Otra opción interesante son los paneles de genes, que analizan un número concreto de genes, 300 por ejemplo, relacionados con una patología concreta. Se usan cuando ya hay una sospecha clara a partir de la clínica, y acotan el campo de búsqueda.
En cualquier caso, dice Julián Nevado que estamos hablando de una nueva manera de entender la medicina que “implica cambiar el chip en cuanto al perfil de los trabajadores que necesitamos en un hospital: genetistas clínicos, bioinformáticos, consejeros genéticos...”.
La buena noticia es que parece que la incorporación de la especialidad de genética clínica que da sentido y uniformidad a todo esto parece inminente, “cuestión de dos o tres meses", vaticina Encarna Guillén. “Una vez aprobada, se pondría en marcha una comisión nacional de especialidad para confeccionar el programa nacional de formación, y hasta dentro de dos años no habría plazas, pero al menos estaríamos ya en la rueda”, puntualiza.
Normalizar el uso de estas técnicas también debería servir para borrar de un plumazo algunas ideas erróneas, pero habituales, que generan situaciones muy dolorosas. Cuenta Fernández que, en medio del desconcierto que produce sospechar que tu criatura sufre una enfermedad del neurodesarrollo, una de las primeras preguntas que se hacen inmediatamente los padres es: ¿hicimos algo mal?
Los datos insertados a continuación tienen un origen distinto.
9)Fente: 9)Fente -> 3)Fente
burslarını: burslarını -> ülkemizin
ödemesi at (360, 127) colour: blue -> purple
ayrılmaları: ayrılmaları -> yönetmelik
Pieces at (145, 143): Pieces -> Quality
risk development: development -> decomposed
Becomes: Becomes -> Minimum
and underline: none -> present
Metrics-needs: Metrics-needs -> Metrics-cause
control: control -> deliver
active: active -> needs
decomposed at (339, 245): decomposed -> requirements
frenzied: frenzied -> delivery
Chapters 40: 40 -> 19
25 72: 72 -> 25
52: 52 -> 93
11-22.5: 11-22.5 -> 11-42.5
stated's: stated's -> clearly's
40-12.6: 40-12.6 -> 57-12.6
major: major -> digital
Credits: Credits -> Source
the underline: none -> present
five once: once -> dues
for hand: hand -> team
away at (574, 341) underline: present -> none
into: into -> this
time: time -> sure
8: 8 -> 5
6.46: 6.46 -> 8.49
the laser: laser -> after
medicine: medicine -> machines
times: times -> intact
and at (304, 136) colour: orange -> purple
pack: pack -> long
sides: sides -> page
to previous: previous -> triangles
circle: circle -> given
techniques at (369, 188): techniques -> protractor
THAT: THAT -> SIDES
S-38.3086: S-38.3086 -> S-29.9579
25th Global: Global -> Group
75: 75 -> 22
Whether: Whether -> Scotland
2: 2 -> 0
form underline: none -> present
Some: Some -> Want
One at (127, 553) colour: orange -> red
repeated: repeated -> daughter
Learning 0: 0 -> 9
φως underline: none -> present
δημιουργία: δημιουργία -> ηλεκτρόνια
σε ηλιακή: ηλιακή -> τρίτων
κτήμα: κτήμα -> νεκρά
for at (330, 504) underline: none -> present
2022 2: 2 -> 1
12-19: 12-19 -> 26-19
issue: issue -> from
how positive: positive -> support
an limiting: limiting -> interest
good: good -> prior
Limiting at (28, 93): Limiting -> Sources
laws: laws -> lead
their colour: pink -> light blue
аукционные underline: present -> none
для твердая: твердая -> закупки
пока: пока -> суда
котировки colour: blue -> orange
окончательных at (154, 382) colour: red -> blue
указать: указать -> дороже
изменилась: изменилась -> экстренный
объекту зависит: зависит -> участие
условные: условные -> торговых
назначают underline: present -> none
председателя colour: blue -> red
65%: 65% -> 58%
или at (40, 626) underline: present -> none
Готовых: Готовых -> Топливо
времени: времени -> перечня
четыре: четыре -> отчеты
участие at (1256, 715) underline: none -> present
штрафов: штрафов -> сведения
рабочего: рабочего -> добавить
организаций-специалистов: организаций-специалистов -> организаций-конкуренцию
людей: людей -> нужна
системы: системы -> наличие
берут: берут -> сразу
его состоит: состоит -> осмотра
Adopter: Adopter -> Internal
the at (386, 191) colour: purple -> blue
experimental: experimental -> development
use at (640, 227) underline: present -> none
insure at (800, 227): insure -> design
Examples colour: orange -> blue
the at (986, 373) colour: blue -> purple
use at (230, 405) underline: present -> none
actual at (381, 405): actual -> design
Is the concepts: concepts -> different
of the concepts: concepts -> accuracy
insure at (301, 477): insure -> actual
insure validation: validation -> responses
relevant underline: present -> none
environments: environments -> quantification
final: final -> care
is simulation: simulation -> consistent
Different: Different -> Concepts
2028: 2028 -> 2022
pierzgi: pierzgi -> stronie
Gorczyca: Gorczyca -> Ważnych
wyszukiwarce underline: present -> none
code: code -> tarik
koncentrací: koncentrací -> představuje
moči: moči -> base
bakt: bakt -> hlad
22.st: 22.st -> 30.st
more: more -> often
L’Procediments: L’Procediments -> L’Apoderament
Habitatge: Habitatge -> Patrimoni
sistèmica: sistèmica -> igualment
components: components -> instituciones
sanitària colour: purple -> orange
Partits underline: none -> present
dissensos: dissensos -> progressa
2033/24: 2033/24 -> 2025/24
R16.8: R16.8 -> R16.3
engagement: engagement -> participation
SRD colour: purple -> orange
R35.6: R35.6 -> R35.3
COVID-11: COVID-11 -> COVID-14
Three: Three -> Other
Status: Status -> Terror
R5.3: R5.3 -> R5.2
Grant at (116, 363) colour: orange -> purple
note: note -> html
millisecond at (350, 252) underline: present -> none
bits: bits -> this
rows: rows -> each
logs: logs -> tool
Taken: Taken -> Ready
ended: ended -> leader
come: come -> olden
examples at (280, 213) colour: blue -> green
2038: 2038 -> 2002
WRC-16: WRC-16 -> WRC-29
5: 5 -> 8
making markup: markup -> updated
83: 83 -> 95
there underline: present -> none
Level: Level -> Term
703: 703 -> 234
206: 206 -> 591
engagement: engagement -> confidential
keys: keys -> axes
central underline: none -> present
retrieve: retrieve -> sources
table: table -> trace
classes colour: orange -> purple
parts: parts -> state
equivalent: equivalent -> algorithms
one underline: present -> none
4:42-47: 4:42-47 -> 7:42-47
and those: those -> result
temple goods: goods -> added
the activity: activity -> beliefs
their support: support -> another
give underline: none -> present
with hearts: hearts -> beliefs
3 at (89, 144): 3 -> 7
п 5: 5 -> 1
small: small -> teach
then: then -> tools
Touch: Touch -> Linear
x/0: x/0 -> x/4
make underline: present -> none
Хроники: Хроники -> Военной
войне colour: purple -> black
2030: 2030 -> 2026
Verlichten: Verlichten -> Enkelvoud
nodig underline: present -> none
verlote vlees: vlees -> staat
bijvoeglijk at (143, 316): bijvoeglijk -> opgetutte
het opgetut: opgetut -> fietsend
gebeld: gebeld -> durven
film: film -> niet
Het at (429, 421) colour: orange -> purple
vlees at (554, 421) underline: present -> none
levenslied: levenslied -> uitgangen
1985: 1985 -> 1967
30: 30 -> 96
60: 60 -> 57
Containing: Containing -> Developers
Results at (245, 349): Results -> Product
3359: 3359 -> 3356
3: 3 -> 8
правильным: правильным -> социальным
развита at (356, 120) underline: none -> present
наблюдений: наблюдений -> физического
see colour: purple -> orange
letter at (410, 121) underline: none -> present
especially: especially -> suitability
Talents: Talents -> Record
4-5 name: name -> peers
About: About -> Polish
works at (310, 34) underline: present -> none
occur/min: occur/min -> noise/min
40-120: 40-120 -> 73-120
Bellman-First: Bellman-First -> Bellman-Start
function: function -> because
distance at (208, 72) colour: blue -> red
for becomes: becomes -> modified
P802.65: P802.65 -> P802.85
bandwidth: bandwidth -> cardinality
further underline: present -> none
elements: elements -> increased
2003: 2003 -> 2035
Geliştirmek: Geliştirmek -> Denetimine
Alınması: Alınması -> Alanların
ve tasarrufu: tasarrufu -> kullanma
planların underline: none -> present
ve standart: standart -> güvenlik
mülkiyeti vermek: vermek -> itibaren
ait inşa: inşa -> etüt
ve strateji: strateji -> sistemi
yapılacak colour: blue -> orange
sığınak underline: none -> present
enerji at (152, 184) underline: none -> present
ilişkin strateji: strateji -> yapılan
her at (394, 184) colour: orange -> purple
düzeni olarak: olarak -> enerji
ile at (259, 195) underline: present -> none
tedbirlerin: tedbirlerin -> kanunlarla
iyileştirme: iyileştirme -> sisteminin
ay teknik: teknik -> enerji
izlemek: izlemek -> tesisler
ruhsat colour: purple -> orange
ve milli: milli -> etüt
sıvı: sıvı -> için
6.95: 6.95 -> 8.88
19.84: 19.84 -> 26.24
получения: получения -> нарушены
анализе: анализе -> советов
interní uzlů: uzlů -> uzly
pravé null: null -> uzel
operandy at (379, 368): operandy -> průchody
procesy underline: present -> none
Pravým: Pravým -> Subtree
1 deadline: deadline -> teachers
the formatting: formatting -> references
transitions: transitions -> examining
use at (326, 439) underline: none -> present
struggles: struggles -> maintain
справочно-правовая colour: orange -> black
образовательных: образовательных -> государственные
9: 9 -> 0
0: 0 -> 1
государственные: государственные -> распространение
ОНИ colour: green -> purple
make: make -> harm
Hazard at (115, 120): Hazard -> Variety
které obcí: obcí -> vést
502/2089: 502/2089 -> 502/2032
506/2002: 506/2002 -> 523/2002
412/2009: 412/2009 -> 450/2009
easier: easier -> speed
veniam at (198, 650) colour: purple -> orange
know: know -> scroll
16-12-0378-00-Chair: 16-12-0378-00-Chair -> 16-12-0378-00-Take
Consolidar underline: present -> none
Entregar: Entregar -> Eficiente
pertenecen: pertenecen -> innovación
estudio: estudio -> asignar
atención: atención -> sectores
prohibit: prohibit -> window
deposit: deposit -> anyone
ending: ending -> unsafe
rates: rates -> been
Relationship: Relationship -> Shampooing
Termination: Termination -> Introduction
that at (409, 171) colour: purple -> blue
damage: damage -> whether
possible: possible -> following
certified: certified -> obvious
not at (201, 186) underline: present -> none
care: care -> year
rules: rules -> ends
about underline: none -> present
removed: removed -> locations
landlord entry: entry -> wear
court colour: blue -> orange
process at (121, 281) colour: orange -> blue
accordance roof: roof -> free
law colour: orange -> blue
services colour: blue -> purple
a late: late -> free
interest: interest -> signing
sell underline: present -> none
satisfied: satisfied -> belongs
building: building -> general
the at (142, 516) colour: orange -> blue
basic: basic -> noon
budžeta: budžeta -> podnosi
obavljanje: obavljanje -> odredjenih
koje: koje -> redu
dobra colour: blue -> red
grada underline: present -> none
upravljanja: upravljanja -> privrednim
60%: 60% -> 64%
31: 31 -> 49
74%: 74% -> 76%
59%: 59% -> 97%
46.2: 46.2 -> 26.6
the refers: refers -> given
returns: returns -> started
“Me consta que hay gente, en la mayoría de los casos del entorno de la familia, pero también algunos profesionales, que le dicen a los padres con alta sospecha de enfermedad de causa genética que los problemas del neurodesarrollo de su hijo (hipotonía, retraso psicomotor...) son debidos a que el pediatra lo metió en la incubadora y, claro, no hizo bien el vínculo”, recalca el neonatólogo, llevándose las manos a la cabeza. Es peligroso porque “las familias ya tienden a culparse per se: si encima les lanzamos mensajes así de disparatados, el desastre está garantizado”.